NCATS to Support Tissue Chip for Drug Screening Testing Centers

On Oct. 13, 2016, NCATS announced approximately $6 million in new awards for fiscal year 2016 to establish three testing centers for the Tissue Chip for Drug Screening program. The goals of the Tissue Chip Testing Centers (TCTCs) include:

  • Providing the means for scientists funded by NCATS’ tissue chip program to test and validate tissue chip platforms independently;
  • Promoting adoption of this technology by the broad research community, such as pharmaceutical partners and the Food and Drug Administration (FDA); and
  • Ensuring wide-ranging availability of tissue chip technology.

NCATS issued awards through its Cures Acceleration Network to the Massachusetts Institute of Technology and Texas A&M University who will be conducting the independent validation of the tissue chip platforms, and to the University of Pittsburgh to set up the tissue chip database for each organ platform. View project details.

A tissue chip on a plate

Kidney-on-a-chip. (University of Washington Photo)

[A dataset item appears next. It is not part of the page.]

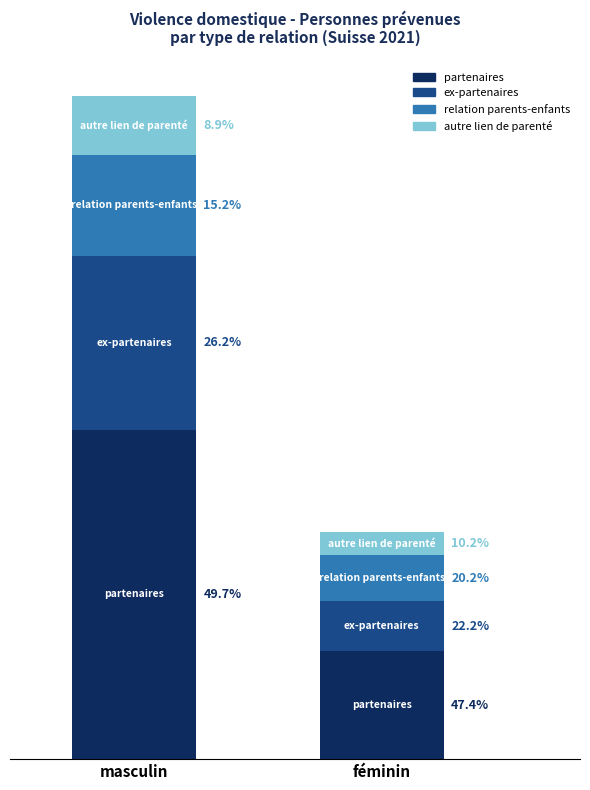

List the series in order of their overall mean, highest first.

partenaires, ex-partenaires, relation parents-enfants, autre lien de parenté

Over the past four years, NCATS and its Tissue Chip for Drug Screening program collaborators — the Defense Advanced Research Projects Agency and the FDA — supported the development of human tissue chips that accurately model the structure and function of human organs, such as the lung, liver and heart, to help predict drug safety in humans more rapidly.

NCATS-funded TCTC scientists will use a reference set of validation compounds vetted by pharmaceutical representatives through an NCATS partnership with the IQ Consortium and the FDA, and will run tests to determine functionality, reproducibility, robustness and reliability in these organ platforms.

In addition, TCTC staff will work directly with the Tissue Chip Consortium, which includes tissue chip technology developers, government officials and industry representatives, to test tissue chip devices; acquire, store and use standard tissue chip resources; test compounds for device validation; and share the data and methodologies with the consortium.

In collaboration with stakeholders and regulatory agencies, organ chip testing will determine whether the technology can be used as a better predictive model for assessing safety and efficacy of promising therapies than current cell and animal models.